Quote:Original post by desudesu
Not really. I did the research. Insertion in std :: deque is still 49% slower than my implementation. Deletion of the first element is still unbearably slow. (Several thousand %)

Yeah but what was the value type you used?
How many insertions did you make?
Was this profiled in a debug or release build?
With what optimisation settings?
Presumably there was a low variance each time you profiled.

Quote:
Quote:Original post by Antheus
State that you required O(1) deletion of first n elements in combination with contiguous storage, something that std::vector isn't designed to do.

Probably. But it is designed for fast insertions, for which my implementation is still faster. You can treat my constant time first element removal as a 'bonus'.

A std::vector only has fast insertions at the back, and even then, only when it has the available capacity.
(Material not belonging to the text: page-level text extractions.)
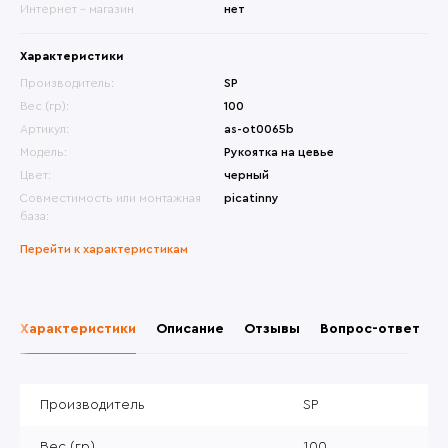
Интернет - магазин
нет
Характеристики
Производитель:
SP
Вес (гр):
100
Артикул:
as-ot0065b
Модель:
Рукоятка на цевье
Цвет:
черный
Совместимость или монтажная
picatinny
база:
Перейти к характеристикам
Характеристики
Описание
Отзывы
Вопрос-ответ
Производитель
SP
Вес (гр)
100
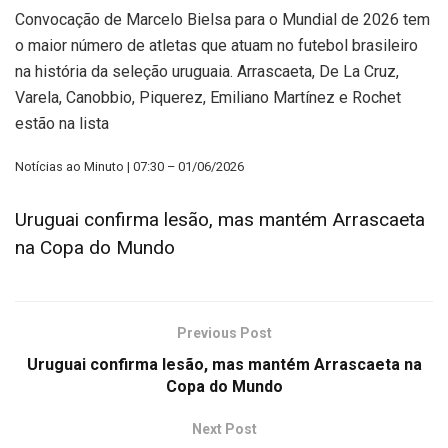
Convocação de Marcelo Bielsa para o Mundial de 2026 tem
o maior número de atletas que atuam no futebol brasileiro
na história da seleção uruguaia. Arrascaeta, De La Cruz,
Varela, Canobbio, Piquerez, Emiliano Martínez e Rochet
estão na lista
Notícias ao Minuto | 07:30 – 01/06/2026
Uruguai confirma lesão, mas mantém Arrascaeta
na Copa do Mundo
Previous Post
Uruguai confirma lesão, mas mantém Arrascaeta na
Copa do Mundo
Next Post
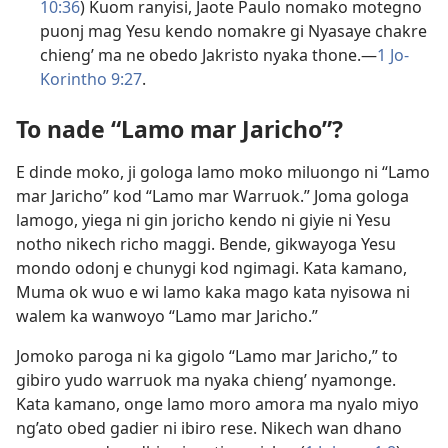
10:36
) Kuom ranyisi, Jaote Paulo nomako motegno
puonj mag Yesu kendo nomakre gi Nyasaye chakre
chieng’ ma ne obedo Jakristo nyaka thone.​—
1 Jo-
Korintho 9:27
.
To nade “Lamo mar Jaricho”?
E dinde moko, ji gologa lamo moko miluongo ni “Lamo
mar Jaricho” kod “Lamo mar Warruok.” Joma gologa
lamogo, yiega ni gin joricho kendo ni giyie ni Yesu
notho nikech richo maggi. Bende, gikwayoga Yesu
mondo odonj e chunygi kod ngimagi. Kata kamano,
Muma ok wuo e wi lamo kaka mago kata nyisowa ni
walem ka wanwoyo “Lamo mar Jaricho.”
Jomoko paroga ni ka gigolo “Lamo mar Jaricho,” to
gibiro yudo warruok ma nyaka chieng’ nyamonge.
Kata kamano, onge lamo moro amora ma nyalo miyo
ng’ato obed gadier ni ibiro rese. Nikech wan dhano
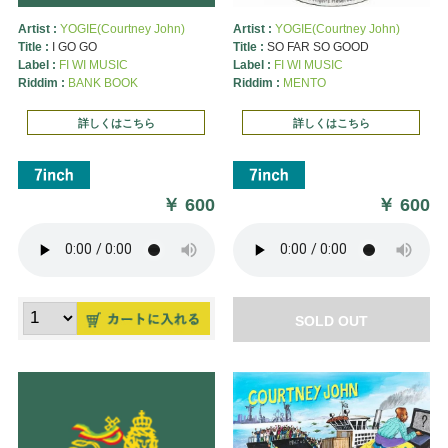
Artist :
YOGIE(Courtney John)
Artist :
YOGIE(Courtney John)
Title :
I GO GO
Title :
SO FAR SO GOOD
Label :
FI WI MUSIC
Label :
FI WI MUSIC
Riddim :
BANK BOOK
Riddim :
MENTO
詳しくはこちら
詳しくはこちら
￥
600
￥
600
SOLD OUT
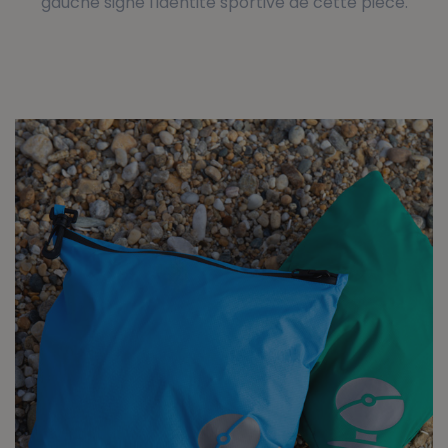
gauche signe l'identité sportive de cette pièce.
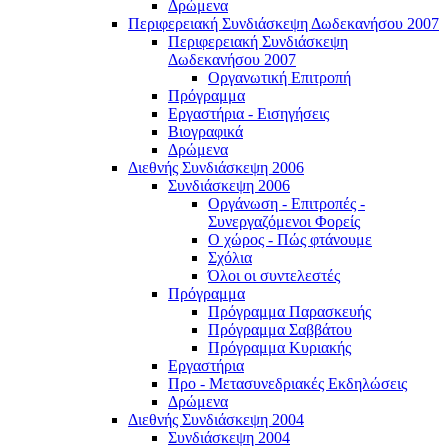
Δρώμενα
Περιφερειακή Συνδιάσκεψη Δωδεκανήσου 2007
Περιφερειακή Συνδιάσκεψη
Δωδεκανήσου 2007
Οργανωτική Επιτροπή
Πρόγραμμα
Εργαστήρια - Εισηγήσεις
Βιογραφικά
Δρώμενα
Διεθνής Συνδιάσκεψη 2006
Συνδιάσκεψη 2006
Οργάνωση - Επιτροπές -
Συνεργαζόμενοι Φορείς
Ο χώρος - Πώς φτάνουμε
Σχόλια
Όλοι οι συντελεστές
Πρόγραμμα
Πρόγραμμα Παρασκευής
Πρόγραμμα Σαββάτου
Πρόγραμμα Κυριακής
Εργαστήρια
Προ - Μετασυνεδριακές Εκδηλώσεις
Δρώμενα
Διεθνής Συνδιάσκεψη 2004
Συνδιάσκεψη 2004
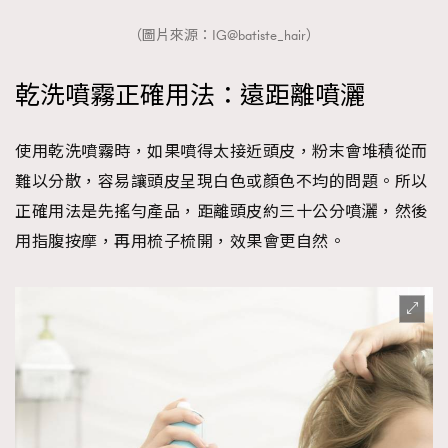
（圖片來源：IG@batiste_hair）
乾洗噴霧正確用法：遠距離噴灑
使用乾洗噴霧時，如果噴得太接近頭皮，粉末會堆積從而
難以分散，容易讓頭皮呈現白色或顏色不均的問題。所以
正確用法是先搖勻產品，距離頭皮約三十公分噴灑，然後
用指腹按摩，再用梳子梳開，效果會更自然。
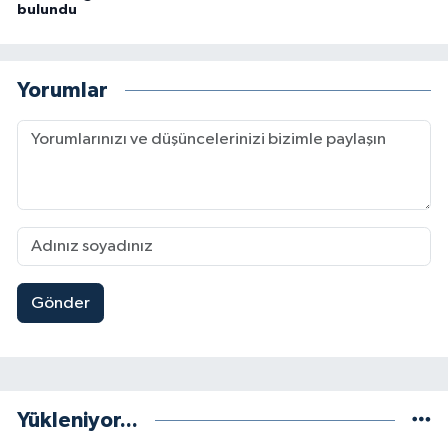
bulundu
Yorumlar
Gönder
Yükleniyor...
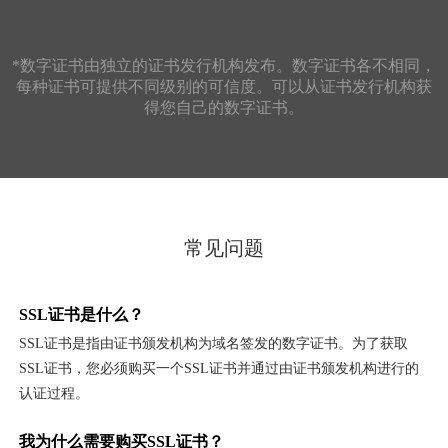
*数字证书由独立的证书发行机构发布。数字证书各不相同，
每种证书可提供不同级别的可信度。可以从证书发行机构获
得您自己的数字证书。
常见问题
SSL证书是什么？
SSL证书是指由证书颁发机构为域名签发的数字证书。为了获取
SSL证书，您必须购买一个SSL证书并通过由证书颁发机构进行的
认证过程。
我为什么需要购买SSL证书？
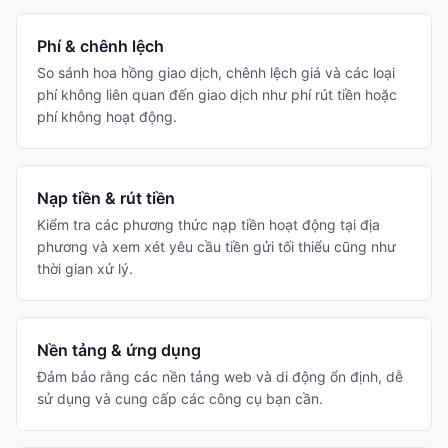
Phí & chênh lệch
So sánh hoa hồng giao dịch, chênh lệch giá và các loại
phí không liên quan đến giao dịch như phí rút tiền hoặc
phí không hoạt động.
Nạp tiền & rút tiền
Kiểm tra các phương thức nạp tiền hoạt động tại địa
phương và xem xét yêu cầu tiền gửi tối thiểu cũng như
thời gian xử lý.
Nền tảng & ứng dụng
Đảm bảo rằng các nền tảng web và di động ổn định, dễ
sử dụng và cung cấp các công cụ bạn cần.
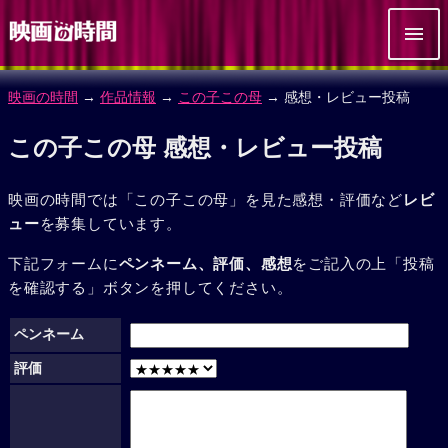
映画の時間
→
作品情報
→
この子この母
→ 感想・レビュー投稿
この子この母 感想・レビュー投稿
映画の時間では「この子この母」を見た感想・評価など
レビ
ュー
を募集しています。
下記フォームに
ペンネーム、評価、感想
をご記入の上「投稿
を確認する」ボタンを押してください。
ペンネーム
評価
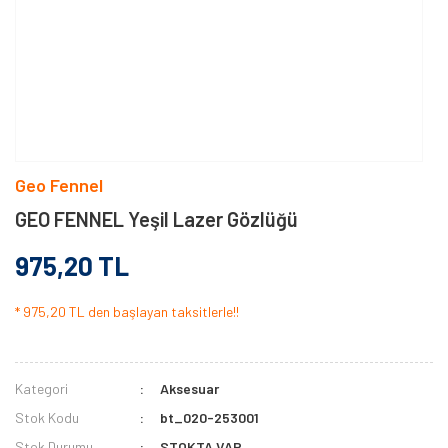
Geo Fennel
GEO FENNEL Yeşil Lazer Gözlüğü
975,20 TL
* 975,20 TL den başlayan taksitlerle!!
Kategori
Aksesuar
Stok Kodu
bt_020-253001
Stok Durumu
STOKTA VAR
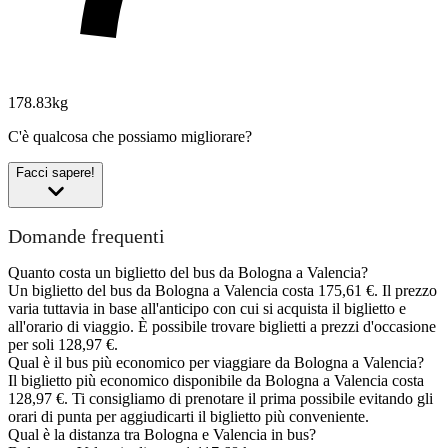
178.83kg
C'è qualcosa che possiamo migliorare?
Facci sapere!
Domande frequenti
Quanto costa un biglietto del bus da Bologna a Valencia?
Un biglietto del bus da Bologna a Valencia costa 175,61 €. Il prezzo
varia tuttavia in base all'anticipo con cui si acquista il biglietto e
all'orario di viaggio. È possibile trovare biglietti a prezzi d'occasione
per soli 128,97 €.
Qual è il bus più economico per viaggiare da Bologna a Valencia?
Il biglietto più economico disponibile da Bologna a Valencia costa
128,97 €. Ti consigliamo di prenotare il prima possibile evitando gli
orari di punta per aggiudicarti il biglietto più conveniente.
Qual è la distanza tra Bologna e Valencia in bus?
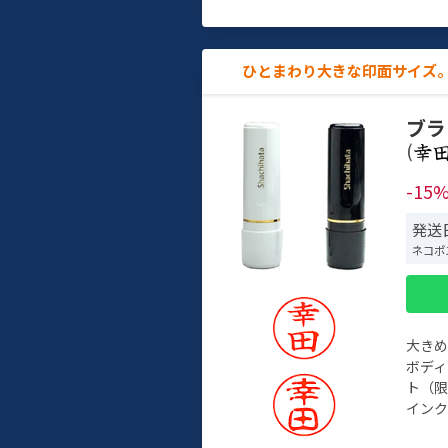
ひとまわり大きな印面サイズ。
ブラ
(
-15
発送
ネコポ
大き
ボデ
ト（限
インク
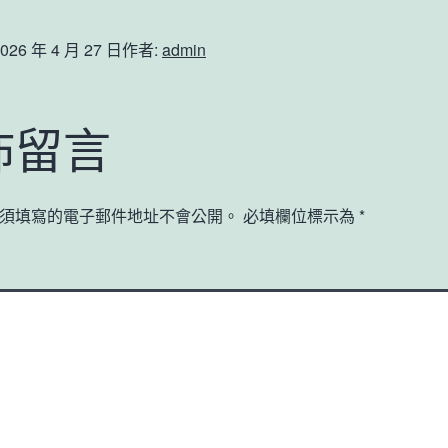
026 年 4 月 27 日
作者:
admin
佈留言
須填寫的電子郵件地址不會公開。
必填欄位標示為
*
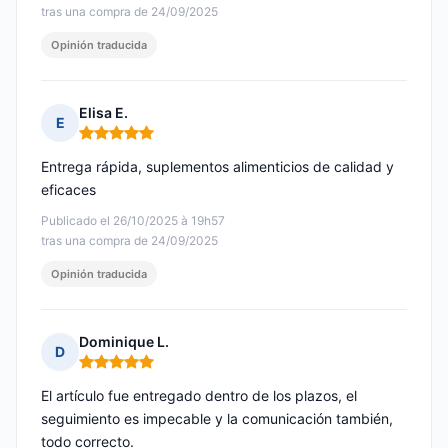
tras una compra de 24/09/2025
Opinión traducida
Elisa E.
E
Nota: 5 de 5
Entrega rápida, suplementos alimenticios de calidad y
eficaces
Publicado el 26/10/2025 à 19h57
tras una compra de 24/09/2025
Opinión traducida
Dominique L.
D
Nota: 5 de 5
El artículo fue entregado dentro de los plazos, el
seguimiento es impecable y la comunicación también,
todo correcto.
In order to have constant time first element removal your container simply cannot have the same specification as a std::vector. Since you're not doing the swap-to-back-and-pop trick, and assuming you haven't given up fast insertions at the back instead, I can only think that you must be using an all-together different underlying data structure - care to enlighten us as to what it is?
Quote:My std :: vector probably doesn't exhibit *exactly* the same behaviour as STL one, but, I don't care. That wasn't my design goal. I wanted a vector that, speed-wise, can be used in a place of massive raw array manipulations without (or with very negligible) performance loss.


An apple doesn't exhibit *exactly* the same behaviour as a pear. So you just don't compare them...

That said, I too am wondrous about the underlying structure of your container.
Quote:Original post by dmatter
In order to have constant time first element removal your container simply cannot have the same specification as a std::vector. Since you're not doing the swap-to-back-and-pop trick, and assuming you haven't given up fast insertions at the back instead, I can only think that you must be using an all-together different underlying data structure - care to enlighten us as to what it is?
It doesn't have to be very different at all, the techniques for growing the back of a vector works equally well for the front. It does take a bit more bookkeeping and wastes more memory however (since you have to reserve free space at the front as well as the back), and given that front growth is rarely required it wouldn't be suitable as a general-purpose vector implementation.

This isn't a fault of the STL, an easy-to-use generic vector implementation couldn't be expected to be much faster than common STL versions. The important thing to note is that datastructures and algorithms is a rich field, with far more to offer than the handful of containers and adapters supplied by the C++ standard.
In other words for any given problem there is usually a more efficient specialized method for optimized code, thus you end up using a bunch of hand-rolled containers as well as containers pulled in from libraries such as boost. Things like obstacks, virtual memory tricks, custom fixup methods, hash tables, singly/xor linked lists, intrusive containers, alloca arrays, flexible array members, circular buffers, and so on and so forth.